Sports

GARNETT PROVES A REAL GEM – MINNY STAR SHOWS CANADA THERE’S NOTHING HE CAN’T DO

SAN JUAN – The NBA is peering into a telescope, searching not for stars but supernovas.

The league needs new points of light, players who possess a brilliance and magnetism that conjure up memories of legends whose mere presence sent currents of electricity through an arena. Where have you gone Michael Jordan? Magic Johnson? Larry Bird?

Grant Hill’s got game but he’s too vanilla.

Latrell Sprewell and Allen Iverson have – fair or not – image problems.

Alonzo Mourning and Patrick Ewing need to smile more and negotiate less.

Any show of emotion from Tim Duncan would be welcome.

Charles Barkley, Karl Malone, John Stockton and Scottie Pippen are in the twilight of their careers.

Reggie Miller can’t even kill the Knicks anymore.

The NBA needs someone whose got flame to go with his game. Which brings us to Kevin Garnett, the 23-year-old, 6-foot-11, 220-pound freak from another galaxy.

There may never have been a player quite like Garnett, who can play any front court position, as he did last night in the U.S. team’s 94-60 dismantling of Canada in a first-round game of the Olympic Qualifying Tournament of the Americas.

After tying Gary Payton for scoring honors with 20 points in the team’s 118-72 opening night win over Uruguay, Garnett was the one player Canada couldn’t match up with. He was too quick for their centers; too tall for their power forwards and too strong for their small forwards.

Payton against had 20, to lead the U.S. which improved to 2-0. Garnett finished with 15 points, nine rebounds, five assists, three blocked shots, and two assists in 30 minutes, not to mention the number of times he brought the crowd at Roberto Clemente Coliseum to its feet with mammoth slam dunks and monstrous rejections.

“I don’t know if the people get a buzz but I hope they feel me,” Garnett told The Post. “Basketball is about fun and taking advantage of opportunities. It’s a feel-good game. I hope the people feel me. I’m trying to bring it.”

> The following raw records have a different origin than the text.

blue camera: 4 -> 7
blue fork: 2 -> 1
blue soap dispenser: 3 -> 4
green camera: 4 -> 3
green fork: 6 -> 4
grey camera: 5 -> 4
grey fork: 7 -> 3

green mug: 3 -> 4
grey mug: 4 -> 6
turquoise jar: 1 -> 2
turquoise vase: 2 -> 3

Garnett brings it like a bolt of lightning. His very appearance creates a buzz. He is 6-feet-11 of black lacquered skin that highlights the three – count ’em, three – one carat diamond studs he wears in each ear.

After Garnett spiked a Shawn Swords shot off the glass, he bellowed at the Canadian, “Get that bull[bleep] out of here!”

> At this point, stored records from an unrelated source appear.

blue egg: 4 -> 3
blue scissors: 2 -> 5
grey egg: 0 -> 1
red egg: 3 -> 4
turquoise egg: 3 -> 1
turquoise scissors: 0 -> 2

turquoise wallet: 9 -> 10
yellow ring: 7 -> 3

“It was the same way in Orlando,” Knicks guard Allan Houston said of Garnett’s presence in Orlando last week, where the U.S. team played an exhibition game. “There are some players, in every sport, when they touch the ball, people anticipate they can see something special. He’s so young and so good, it’s scary.”

Like many newly discovered lights in the sky, Garnett seemingly came out of nowhere. He didn’t go to college. In 1995 he went straight from Farragut Academy prep school in Illinois to the NBA.

This is not how the NBA wants to find its next wave of superstars but at this point the league can’t ignore that Garnett is a gem. He has a respect for the game that is missing in so many young stars.

“I don’t think it’s fair to guys who are in the Hall of Fame to be compared to them,” said Garnett. “I don’t it’s fair to Michael and Magic and Larry. We’re just a different breed, man. We’re so-called new school.”

Again, this is what sets Garnett apart. His soon-to-be teammate on the Minnesota Timberwolves, Long Island’s Wally Szczerbiak, marvels at Garnett’s work ethic. And Garnett has a physical competitiveness that belies the 220 pounds of muscle that rope his frame together. When the going got tough, Jordan, Johnson and Bird, would get downright ornery.

When Canada’s Richard Anderson, a 6-6, 245-pound forward, tried throwing his weight around, Garnett elbowed and hip-checked him out of the lane. No wonder Garnett says the song that best exemplifies the new stars of the game is DMX’s Roughrider’s Anthem.

“When the league had a ton of great players, no one player stood out,” said Garnett. “I think that’s what we’re going back to. Night in and night out, you’re going to find a great matchup. I think that’s where the so-called Hip Hop generation is going.”

If the NBA is to go back to the future, it will have to do so with players like Garnett.